Verwundert hält der Student kurz inne, wenn er auf seinem eiligen Weg zur nächsten Vorlesung über den Campus der Johannes Gutenberg-Universität Mainz ein Bild erblickt, das nicht ganz hierher zu passen scheint: ein altes Ehepaar, das gemütlich auf einer Bank sitzt, inmitten einer kleinen, grünen Oase. Doch für mehr als einen kurzen Gruß bleibt keine Zeit.

So entgehen ihm Geschichten, die nicht weniger zum Campus gehören als die hin und her eilenden Studierenden. Das Ehepaar Schrohe weiß einiges zu berichten aus vergangenen Zeiten. Seit inzwischen 48 Jahren wohnen sie hier in einem der Häuser am Friedrich- von-Pfeiffer-Weg neben dem Philosophicum. Zur Wohnung gehört ein kleiner Garten, in dem liebevoll gepflegte Blumen und Kräuter wachsen. Ein Vogelhäuschen gewährt den Vögeln Unterschlupf.
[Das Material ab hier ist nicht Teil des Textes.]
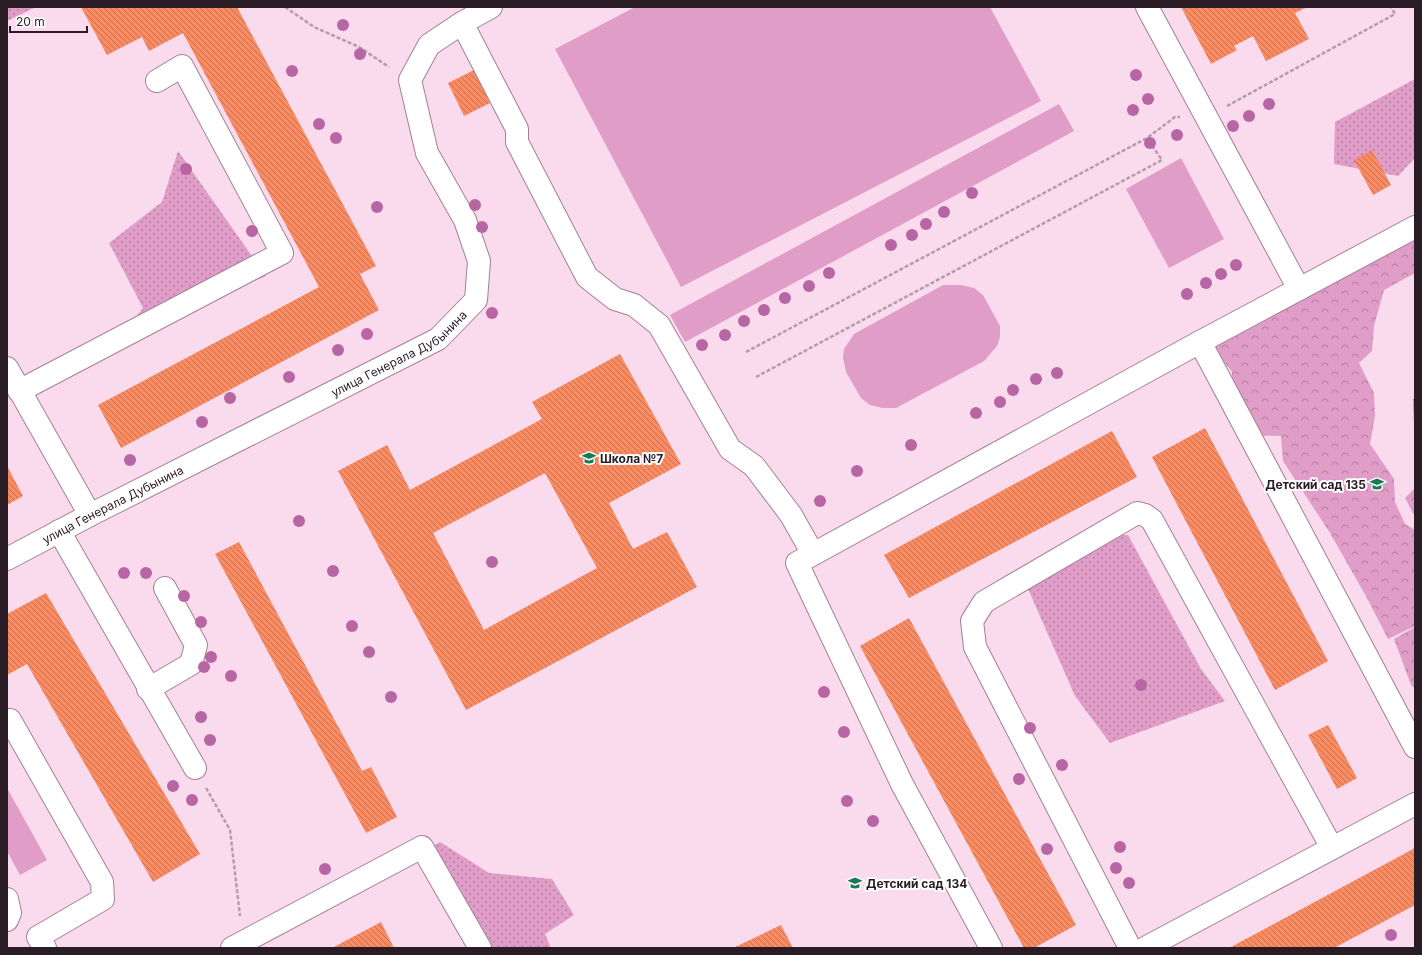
<svg xmlns="http://www.w3.org/2000/svg" width="1422" height="955" viewBox="0 0 1422 955" font-family="Inter,sans-serif">
<style>
.grass{fill:url(#grass-dots)}
.forest{fill:url(#forest-crowns)}
.pitch{fill:#e09dc8}
.building{fill:url(#building-back-hatch);fill-rule:evenodd}
.lines{fill:none;stroke-linecap:round;stroke-linejoin:round}
.minor-casing{stroke:#a38096;stroke-width:24}
.path{stroke:#b59cab;stroke-width:2.5;stroke-dasharray:4 2;stroke-linecap:butt}
.minor{stroke:#fff;stroke-width:22}
.tree{fill:#b865a4}
.labels{text-anchor:middle;dominant-baseline:central;stroke-width:4;stroke-linejoin:round;paint-order:stroke}
.street-label{font-size:12px;fill:#2a1c25;stroke:#fff}
.poi-label{font-size:12px;font-weight:bold;fill:#2a1c25;stroke:#fff;text-anchor:start}
</style>
<defs>
<pattern id="grass-dots" width="8" height="8" patternUnits="userSpaceOnUse"><rect width="8" height="8" fill="#e09dc8"/><path d="M2 2h.1M6 6h.1" fill="none" stroke="#b67fa2" stroke-width="1.8" stroke-linecap="round"/></pattern>
<pattern id="forest-crowns" width="20" height="18" patternUnits="userSpaceOnUse"><rect width="20" height="18" fill="#e09dc8"/><path d="M2 6a3 3 0 1 1 6 0M12 15a3 3 0 1 1 6 0" fill="none" stroke="#b67fa2"/></pattern>
<pattern id="building-back-hatch" width="6" height="6" patternUnits="userSpaceOnUse"><rect width="6" height="6" fill="#f98b63"/><path d="M-1 5l2 2M0 0l6 6M5-1l2 2" fill="none" stroke="#ca7151"/></pattern>
</defs>
<rect width="100%" height="100%" fill="#fadbee"/>
<g class="grass">
<path d="M7,7H36L7,21Z"/>
<path d="M1415,79V158L1398,176L1334,164L1335,122Z"/>
<path d="M178,151L266,276L120,338L143,308L109,243L162,202Z"/>
<path d="M1111,534L1128,535L1201,669L1225,701L1110,743L1075,696L1025,582Z"/>
<path d="M440,842L489,873L552,879L574,915L545,934L551,948H484L426,849Z"/>
</g>
<g class="forest">
<path d="M1415,234V273L1384,290L1374,326L1372,351L1359,363L1374,393L1375,416L1370,444L1394,479L1395,502L1405,524L1415,530V588H1413L1415,590V626L1388,639L1367,598L1330,533L1283,461L1281,436L1250,435L1231,393L1232,372L1209,342Z"/>
<path d="M1415,488V517L1405,498Z"/>
<path d="M1415,627V689L1411,685L1394,639Z"/>
</g>
<g class="pitch">
<path d="M635,7H990L1041,101L681,287L555,49Z"/>
<path d="M1059,104L1074,131L685,342L670,315Z"/>
<path d="M1181,158L1224,239L1169,268L1126,189Z"/>
<path d="M943,285H961L974,288L983,295L1000,326V337L997,346L984,361L896,408H882L870,405L861,398L846,372L843,357L844,349L854,334Z"/>
<path d="M7,788L47,860L20,875L7,851Z"/>
</g>
<g class="building">
<path d="M81,7H237L376,266L360,274L379,310L121,448L98,405L319,287L183,33L149,51L142,37L107,55Z"/>
<path d="M1181,7H1307L1295,13L1309,39L1266,61L1253,36L1234,46L1237,50L1211,64Z"/>
<path d="M474,70L490,103L464,116L448,83Z"/>
<path d="M1372,150L1391,185L1373,195L1354,160Z"/>
<path d="M620,354L681,464L609,503L633,549L667,532L697,587L466,710L338,471L387,445L410,490L542,419L532,402ZM545,473L597,568L484,630L433,533Z"/>
<path d="M1413,399H1415V425H1414Z"/>
<path d="M1205,428L1328,661L1275,690L1152,457Z"/>
<path d="M1112,431L1137,477L909,598L884,555Z"/>
<path d="M7,466L23,496L7,505Z"/>
<path d="M239,542L362,771L371,767L397,817L366,833L215,554Z"/>
<path d="M46,593L200,854L153,882L27,664L7,675V614Z"/>
<path d="M909,618L1076,925L1034,948H1024L860,646Z"/>
<path d="M1328,725L1357,778L1337,789L1308,735Z"/>
<path d="M1415,848V905L1334,948H1229Z"/>
<path d="M381,922L394,948H332Z"/>
<path d="M781,925L793,948H733Z"/>
</g>
<g class="lines">
<defs>
<g id="minor">
<path d="M1147,7L1299,289"/>
<path d="M462,23L517,129V142L587,277L615,299L634,305L659,325L730,449L754,466L791,515L813,554"/>
<path d="M1200,342L1415,747"/>
<path d="M7,368L90,515"/>
<path d="M19,391L282,253L182,66L157,81"/>
<path d="M59,531L195,768"/>
<path id="s1" d="M7,559L90,515L438,339L476,300L479,261L465,220L427,153L410,80L429,45L462,23L491,7"/>
<path d="M148,689L191,664L196,645L165,588"/>
<path d="M7,720H10L102,882L103,899L38,937L45,948"/>
<path d="M7,899L10,913L7,920"/>
<path d="M232,948L422,847L480,948"/>
<path d="M991,948L902,784L797,563L1200,342L1415,227"/>
<path d="M1130,948L975,647L972,621L984,602L1137,513L1145,515L1152,520L1332,848"/>
<path d="M1145,948L1415,804"/>
</g>
</defs>
<use href="#minor" class="minor-casing"/>
<g class="path">
<path d="M285,7L314,27L359,47L389,67"/>
<path d="M1227,106L1395,14L1391,7"/>
<path d="M746,352L1147,138L1175,117H1180"/>
<path d="M756,377L1162,160L1147,138"/>
<path d="M206,788L230,830L240,916"/>
</g>
<use href="#minor" class="minor"/>
</g>
<g class="tree">
<circle cx="343" cy="25" r="6"/>
<circle cx="360" cy="54" r="6"/>
<circle cx="292" cy="71" r="6"/>
<circle cx="1136" cy="75" r="6"/>
<circle cx="1148" cy="99" r="6"/>
<circle cx="1269" cy="104" r="6"/>
<circle cx="1133" cy="110" r="6"/>
<circle cx="1249" cy="116" r="6"/>
<circle cx="319" cy="124" r="6"/>
<circle cx="1233" cy="126" r="6"/>
<circle cx="1177" cy="135" r="6"/>
<circle cx="336" cy="138" r="6"/>
<circle cx="1150" cy="143" r="6"/>
<circle cx="186" cy="169" r="6"/>
<circle cx="972" cy="193" r="6"/>
<circle cx="475" cy="205" r="6"/>
<circle cx="377" cy="207" r="6"/>
<circle cx="944" cy="212" r="6"/>
<circle cx="926" cy="224" r="6"/>
<circle cx="482" cy="227" r="6"/>
<circle cx="252" cy="231" r="6"/>
<circle cx="912" cy="235" r="6"/>
<circle cx="891" cy="245" r="6"/>
<circle cx="1236" cy="265" r="6"/>
<circle cx="829" cy="273" r="6"/>
<circle cx="1221" cy="274" r="6"/>
<circle cx="1206" cy="283" r="6"/>
<circle cx="809" cy="286" r="6"/>
<circle cx="1187" cy="294" r="6"/>
<circle cx="785" cy="298" r="6"/>
<circle cx="764" cy="310" r="6"/>
<circle cx="492" cy="313" r="6"/>
<circle cx="744" cy="321" r="6"/>
<circle cx="367" cy="334" r="6"/>
<circle cx="725" cy="335" r="6"/>
<circle cx="702" cy="345" r="6"/>
<circle cx="338" cy="350" r="6"/>
<circle cx="1057" cy="373" r="6"/>
<circle cx="289" cy="377" r="6"/>
<circle cx="1036" cy="379" r="6"/>
<circle cx="1013" cy="390" r="6"/>
<circle cx="230" cy="398" r="6"/>
<circle cx="1000" cy="402" r="6"/>
<circle cx="976" cy="413" r="6"/>
<circle cx="202" cy="422" r="6"/>
<circle cx="911" cy="445" r="6"/>
<circle cx="130" cy="460" r="6"/>
<circle cx="857" cy="471" r="6"/>
<circle cx="820" cy="501" r="6"/>
<circle cx="299" cy="521" r="6"/>
<circle cx="492" cy="562" r="6"/>
<circle cx="333" cy="571" r="6"/>
<circle cx="124" cy="573" r="6"/>
<circle cx="146" cy="573" r="6"/>
<circle cx="184" cy="596" r="6"/>
<circle cx="201" cy="622" r="6"/>
<circle cx="352" cy="626" r="6"/>
<circle cx="369" cy="652" r="6"/>
<circle cx="211" cy="657" r="6"/>
<circle cx="204" cy="667" r="6"/>
<circle cx="231" cy="676" r="6"/>
<circle cx="1141" cy="685" r="6"/>
<circle cx="824" cy="692" r="6"/>
<circle cx="391" cy="697" r="6"/>
<circle cx="201" cy="717" r="6"/>
<circle cx="1030" cy="728" r="6"/>
<circle cx="844" cy="732" r="6"/>
<circle cx="210" cy="740" r="6"/>
<circle cx="1062" cy="765" r="6"/>
<circle cx="1019" cy="779" r="6"/>
<circle cx="173" cy="786" r="6"/>
<circle cx="192" cy="800" r="6"/>
<circle cx="847" cy="801" r="6"/>
<circle cx="873" cy="821" r="6"/>
<circle cx="1120" cy="847" r="6"/>
<circle cx="1047" cy="849" r="6"/>
<circle cx="1116" cy="868" r="6"/>
<circle cx="325" cy="869" r="6"/>
<circle cx="1129" cy="883" r="6"/>
<circle cx="1391" cy="935" r="6"/>
</g>
<defs>
<symbol id="school-bare" viewBox="-9 -9 18 18"><path d="M0-5L7-2L0 1L-7-2ZM-4 1L0 2.5L4 1V4Q0 6-4 4Z" fill="#177a53" stroke="#fff" stroke-width="2.5" paint-order="stroke"/></symbol>
</defs>
<g fill-rule="evenodd">
<use href="#school-bare" x="579" y="448" width="20" height="20"/>
<use href="#school-bare" x="1367" y="474" width="20" height="20"/>
<use href="#school-bare" x="845" y="873" width="20" height="20"/>
</g>
<g class="labels">
<g class="street-label">
<text stroke="none"><textPath href="#s1" startOffset="443">улица Генерала Дубынина</textPath></text>
<text stroke="none"><textPath href="#s1" startOffset="119">улица Генерала Дубынина</textPath></text>
</g>
<g class="poi-label">
<text x="600" y="458">Школа №7</text>
<text x="1366" y="484" text-anchor="end">Детский сад 135</text>
<text x="866" y="883">Детский сад 134</text>
</g>
</g>
<rect width="1422" height="955" fill="none" stroke="#2a1c25" stroke-width="16"/>
<path d="M10 26v6h77v-6" fill="none" stroke="#2a1c25" stroke-width="2"/>
<text x="16" y="26" font-size="12" fill="#2a1c25" stroke="#ffffff" stroke-width="3" paint-order="stroke">20 m</text>
</svg>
„Die Uni ist für uns unser Zuhause“, fasst Franz Schrohe zusammen. Wie aber kommt es, dass die Schrohes mitten auf dem Campus wohnen? Anita Schrohe arbeitete einige Jahre als Stenotypistin in der Universitätsverwaltung, ihr Mann bewahrte im campuseigenen Heizkraftwerk Generationen von Studierenden und Mitarbeitern vor dem Frieren, 35 Jahre lang. Ein Bierkrug mit Gravur, den er von den Kollegen als Abschiedsgeschenk erhalten hatte, erinnert in einer Wohnzimmervitrine an diese Zeit. Viele der Wohnungen am Pfeiffer-Weg sind Dienstwohnungen, die meisten Nachbarn kennen sich seit Jahrzehnten, ihre Kinder wuchsen gemeinsam auf.

Wie lange das Wohnidyll noch bestehen wird, ist jedoch ungewiss. Die Häuser sind in schlechtem Zustand, eine Sanierung ist nicht mehr möglich; auch wird der Platz für Zwecke der Universität benötigt.